What I've been doing lately is putting all of my brewing water in my kettle to treat it with brewing salts and a campden tab. Then, before doughing in, I pull out and set aside about 1.75 gals for the sparge. Why 1.75g you ask? Because it fits nicely in my spare 2g stock pot. When the time comes to sparge, I slowly pour about 1/2 of the sparge water over the grain, which usually completely covers the grain and let it drain for a few minutes, then add the remaining sparge water.
Recently, I increased my grain absorption rate in Beersmith so that I don't have to bother with squeezing the bag anymore. I still don't think there is anything wrong with squeezing, but I noticed it was putting stress on the bag, so I thought it might be better to forego squeezing.

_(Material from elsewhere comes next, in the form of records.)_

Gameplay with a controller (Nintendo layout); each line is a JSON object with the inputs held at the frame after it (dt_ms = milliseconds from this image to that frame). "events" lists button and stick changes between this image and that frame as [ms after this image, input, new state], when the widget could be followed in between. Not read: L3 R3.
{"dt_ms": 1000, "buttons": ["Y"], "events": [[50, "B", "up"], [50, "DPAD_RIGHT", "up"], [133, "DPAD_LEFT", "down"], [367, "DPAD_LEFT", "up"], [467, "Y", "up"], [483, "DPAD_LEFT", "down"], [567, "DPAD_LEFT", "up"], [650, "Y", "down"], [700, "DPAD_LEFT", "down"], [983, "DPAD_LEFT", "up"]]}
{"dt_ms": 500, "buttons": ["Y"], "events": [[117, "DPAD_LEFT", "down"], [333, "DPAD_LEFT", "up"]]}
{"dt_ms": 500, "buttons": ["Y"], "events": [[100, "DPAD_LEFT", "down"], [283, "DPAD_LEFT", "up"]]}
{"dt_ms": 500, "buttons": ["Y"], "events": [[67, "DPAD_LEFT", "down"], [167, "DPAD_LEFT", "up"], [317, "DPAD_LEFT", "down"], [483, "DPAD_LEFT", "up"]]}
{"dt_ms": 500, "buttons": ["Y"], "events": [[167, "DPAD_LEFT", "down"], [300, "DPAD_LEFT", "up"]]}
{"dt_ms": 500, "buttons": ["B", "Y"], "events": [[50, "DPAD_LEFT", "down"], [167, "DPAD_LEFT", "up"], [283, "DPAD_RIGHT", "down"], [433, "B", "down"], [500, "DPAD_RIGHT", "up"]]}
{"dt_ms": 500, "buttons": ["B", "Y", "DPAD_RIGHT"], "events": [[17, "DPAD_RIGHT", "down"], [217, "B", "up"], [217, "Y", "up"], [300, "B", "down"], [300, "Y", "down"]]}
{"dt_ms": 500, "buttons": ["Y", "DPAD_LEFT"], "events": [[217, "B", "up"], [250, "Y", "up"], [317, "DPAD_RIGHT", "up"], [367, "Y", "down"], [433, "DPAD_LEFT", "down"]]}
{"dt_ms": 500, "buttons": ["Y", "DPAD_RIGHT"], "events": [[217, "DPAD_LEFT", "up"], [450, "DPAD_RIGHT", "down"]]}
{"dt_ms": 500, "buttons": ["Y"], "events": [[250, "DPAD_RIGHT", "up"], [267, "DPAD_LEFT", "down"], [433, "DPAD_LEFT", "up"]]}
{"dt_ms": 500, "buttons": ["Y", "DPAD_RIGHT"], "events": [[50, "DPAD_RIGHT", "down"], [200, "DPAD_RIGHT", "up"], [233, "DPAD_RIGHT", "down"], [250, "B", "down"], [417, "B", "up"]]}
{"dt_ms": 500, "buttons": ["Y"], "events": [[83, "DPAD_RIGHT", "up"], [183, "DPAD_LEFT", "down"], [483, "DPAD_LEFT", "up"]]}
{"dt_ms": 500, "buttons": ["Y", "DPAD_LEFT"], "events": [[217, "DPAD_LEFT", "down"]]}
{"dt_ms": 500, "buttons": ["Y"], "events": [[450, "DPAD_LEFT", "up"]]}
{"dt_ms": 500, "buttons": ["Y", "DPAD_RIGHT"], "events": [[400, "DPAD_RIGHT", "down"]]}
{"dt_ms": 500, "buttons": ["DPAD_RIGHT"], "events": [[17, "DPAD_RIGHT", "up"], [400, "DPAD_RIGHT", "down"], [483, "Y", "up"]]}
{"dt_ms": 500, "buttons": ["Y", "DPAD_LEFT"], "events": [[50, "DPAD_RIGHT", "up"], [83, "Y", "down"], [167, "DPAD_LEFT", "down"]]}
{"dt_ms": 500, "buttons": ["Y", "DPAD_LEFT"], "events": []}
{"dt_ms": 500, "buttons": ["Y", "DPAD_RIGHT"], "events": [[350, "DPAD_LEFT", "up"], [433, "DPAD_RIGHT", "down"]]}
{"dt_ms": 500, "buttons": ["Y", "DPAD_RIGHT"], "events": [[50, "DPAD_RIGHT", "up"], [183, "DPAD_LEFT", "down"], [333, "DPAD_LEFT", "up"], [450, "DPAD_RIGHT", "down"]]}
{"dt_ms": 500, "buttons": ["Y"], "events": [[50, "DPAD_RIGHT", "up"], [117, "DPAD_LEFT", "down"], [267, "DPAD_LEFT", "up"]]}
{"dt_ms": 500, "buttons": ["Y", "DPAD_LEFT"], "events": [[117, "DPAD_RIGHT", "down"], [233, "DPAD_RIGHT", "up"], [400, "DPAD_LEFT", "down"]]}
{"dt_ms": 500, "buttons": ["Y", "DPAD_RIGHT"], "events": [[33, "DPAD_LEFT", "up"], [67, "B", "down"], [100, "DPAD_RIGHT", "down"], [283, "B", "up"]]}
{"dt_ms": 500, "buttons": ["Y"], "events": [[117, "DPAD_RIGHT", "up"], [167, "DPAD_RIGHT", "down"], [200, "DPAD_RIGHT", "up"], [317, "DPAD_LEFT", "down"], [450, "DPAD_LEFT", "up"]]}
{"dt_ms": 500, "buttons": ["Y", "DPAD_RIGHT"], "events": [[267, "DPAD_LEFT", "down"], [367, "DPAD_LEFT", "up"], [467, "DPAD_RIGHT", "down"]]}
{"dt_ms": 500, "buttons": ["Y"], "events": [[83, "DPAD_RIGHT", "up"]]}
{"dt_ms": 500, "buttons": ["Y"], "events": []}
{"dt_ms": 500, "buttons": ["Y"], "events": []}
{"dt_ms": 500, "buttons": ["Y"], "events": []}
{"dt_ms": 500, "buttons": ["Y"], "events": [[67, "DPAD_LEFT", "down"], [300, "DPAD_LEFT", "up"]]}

I use a little more water, but I hit my pre-boil volume with gravity draining alone. I haven't noticed any decrease in efficiency, which has settled in at about 82-83% for most brews, by not squeezing.
Out of curiosity, and to compare to what I do, how much water do you typically have in your kettle, and for what size batches? I'm learning Beersmith so skipped all the volume calcs. I know from previous batches, to get 5.5gals in the fermenter I typically start with 7.5gals of water.
If I could get 80+% and not squeeze I would be a happy camper.